To maintain traditional authority and social legitimacy among Javanese traditionalists, his administration hosts publicly visible customary rites. This includes the annual Jamasan Pusaka (ritual cleansing of sacred heirlooms) during the Javanese month of Suro at the Ndalem Wiroyudhan court, cleansing revered family keris such as Kanjeng Kyai Mahesa Panepi. In January 2024, his court celebrated its second coronation anniversary (Tingalan Jumenengan Kaping-2) in Kotagede, Yogyakarta, an event attended by representatives from 20 domestic royal lines, foreign delegations from Singapore, Malaysia, and Thailand, as well as prominent public figures like members of President Joko Widodo's extended family.

== Leadership in MATRA and National Diplomacy ==
Mangku Alam II served as the Chairman of the Central Executive Board of MATRA, an organization established in 2016 and formally declared at Candi Borobudur in July 2017. Under his leadership, the organization worked to preserve custom laws (Hukum Adat) and promoted the participation of traditional institutionsin public and cultural affairs .

=== The 2022 Bali Summit and Power Transition ===
In July 2022, Mangku Alam II met the Vice Governor of Bali, Tjokorda Oka Artha Ardhana Sukawati (Cok Ace), at the Vice Governor's Office in Denpasar. According to the organisers , the meeting was intended to support the launch of *Festival Adat Budaya Nusantara I* (August 2022) at the historic Alun-alun Semarapura, Klungkung, Bali.
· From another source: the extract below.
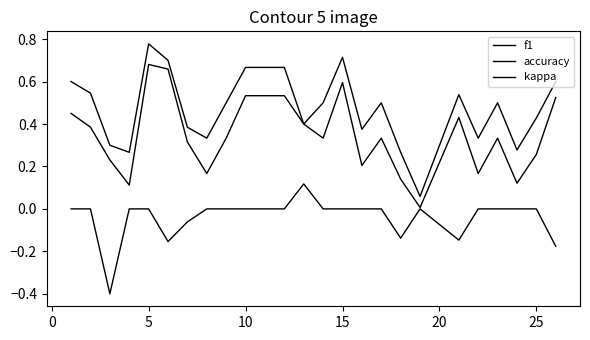

Rank the series by their maximum value, from highest to lowest.

accuracy, f1, kappa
The convention gathered representatives from 211 Indonesian royal houses and 30 international traditional kingdoms, including delegates from Spain, Hawaii, Laos, Uganda, and Ghana. In this summit, Mangku Alam II stepped down as General Chairman of MATRA to pass leadership to Andi Bau Malik Baramamase Tatukajanangan, of the Kingdom of Gowa, South Sulawesi.

=== Festival Adat Budaya Nusantara II (Jateng) ===
Following his chairmanship, Mangku Alam II assumed the role of Chairman of the Founding Board of MATRA. In December 2022, he headed the *Festival Adat Budaya Nusantara II* in the vicinity of Borobudur, Central Java. The festival drew 264 traditional institutions alongside delegates from Japan and Brunei. During the forum, Mangku Alam II issued a national declaration on cultural defense alongside then-Governor Ganjar Pranowo, calling for greater integration of regional heritage into government policy.

== Inter-Regional Relations ==
Mangku Alam II conducted a historical pilgrimage (Napak Tilas) to Madiun, East Java, to honor Ki Ngabehi Soerodiwirdjo, the foundational patriarch of the Persaudaraan Setia Hati martial arts lineage, tracing ancestral connections back to earlier generations of the Pakualaman line. he also attended the 354th commemoration of National Hero Sultan Hasanuddin of Gowa.